Фрагмент текста
((

Мицкевич понял то, чего не понимал Л. Толстой, — что всемирность не «космополитизм», не голое отрицание, а высшее религиозное утверждение и преодоление народности. Понял и то, чего не понимал Достоевский, — что историческое христианство еще не вселенское, что необходим новый «третий взрыв Слова», «откровение Духа» для Церкви Грядущей, основы «всечеловечества».

Поразительно сходство главной религиозной мысли Мицкевича с так называемым русским «богоискательством». Тут, однако, нет заимствований: русские «богоискатели» так же мало знали о Мицкевиче, как он — о них. Тут встреча нежданная: с разных концов мира, по тем же звездам, пришли они в ту же страну.

«Настанет день, о, народы Европы, когда каждая из мыслей ваших откроется, как открывается глаз, и когда все ваши мысли прикуются навеки к кровавому образу Народа Распятого».

Много сейчас распятых народов. Но только тогда, когда все они соединятся в одно распятое человечество, оно воскреснет так же, как Распятый Человек воскрес.

ПОЭТ ВЕЧНОЙ ЖЕНСТВЕННОСТИ

Тургенев забыт, не нужен, ничтожен по сравнению с Л. Толстым и Достоевским. Такова еще робкая, не сказанная, но уже у многих шевелящаяся мысль.

Так ли это? Не вспомним ли мы о Тургеневе? Не вернемся ли к нему?

))

Короткая задача 1
Найдите в записях ниже все строки, где встречается слово «family», и выпишите каждую из них полностью.

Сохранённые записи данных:
((

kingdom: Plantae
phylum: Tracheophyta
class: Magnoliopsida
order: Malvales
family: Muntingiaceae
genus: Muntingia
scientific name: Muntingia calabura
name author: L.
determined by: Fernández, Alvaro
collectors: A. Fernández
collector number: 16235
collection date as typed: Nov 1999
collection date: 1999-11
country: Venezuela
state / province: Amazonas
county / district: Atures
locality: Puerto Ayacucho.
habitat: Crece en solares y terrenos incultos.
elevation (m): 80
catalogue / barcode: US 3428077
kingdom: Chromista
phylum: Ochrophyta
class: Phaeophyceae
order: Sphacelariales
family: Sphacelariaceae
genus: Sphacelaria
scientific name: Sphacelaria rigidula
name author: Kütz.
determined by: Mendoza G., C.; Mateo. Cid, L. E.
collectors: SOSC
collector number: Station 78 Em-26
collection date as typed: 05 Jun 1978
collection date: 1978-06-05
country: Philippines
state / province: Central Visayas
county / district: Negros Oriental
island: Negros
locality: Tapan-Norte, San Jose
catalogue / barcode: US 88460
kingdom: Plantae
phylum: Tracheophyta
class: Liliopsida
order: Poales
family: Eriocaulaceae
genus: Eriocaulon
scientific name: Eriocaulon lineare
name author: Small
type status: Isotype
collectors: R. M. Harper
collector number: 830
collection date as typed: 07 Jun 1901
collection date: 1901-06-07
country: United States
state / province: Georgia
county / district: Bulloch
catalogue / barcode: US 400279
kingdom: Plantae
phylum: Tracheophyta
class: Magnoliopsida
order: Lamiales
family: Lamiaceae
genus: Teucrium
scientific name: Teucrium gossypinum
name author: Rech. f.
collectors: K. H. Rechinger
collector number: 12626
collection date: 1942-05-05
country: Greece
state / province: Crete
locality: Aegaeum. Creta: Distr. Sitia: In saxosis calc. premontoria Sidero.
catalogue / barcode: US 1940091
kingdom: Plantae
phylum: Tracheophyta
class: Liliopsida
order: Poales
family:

))

Короткая задача 2
Верните дословно отрывок из фрагмента текста выше, начиная со слов «Тургенев забыт, не» и далее до слов «вернемся ли к нему?» включительно.

Ответ к заданию 1
family: Muntingiaceae
family: Sphacelariaceae
family: Eriocaulaceae
family: Lamiaceae
family:

Ответ к заданию 2
Тургенев забыт, не нужен, ничтожен по сравнению с Л. Толстым и Достоевским. Такова еще робкая, не сказанная, но уже у многих шевелящаяся мысль.

Так ли это? Не вспомним ли мы о Тургеневе? Не вернемся ли к нему?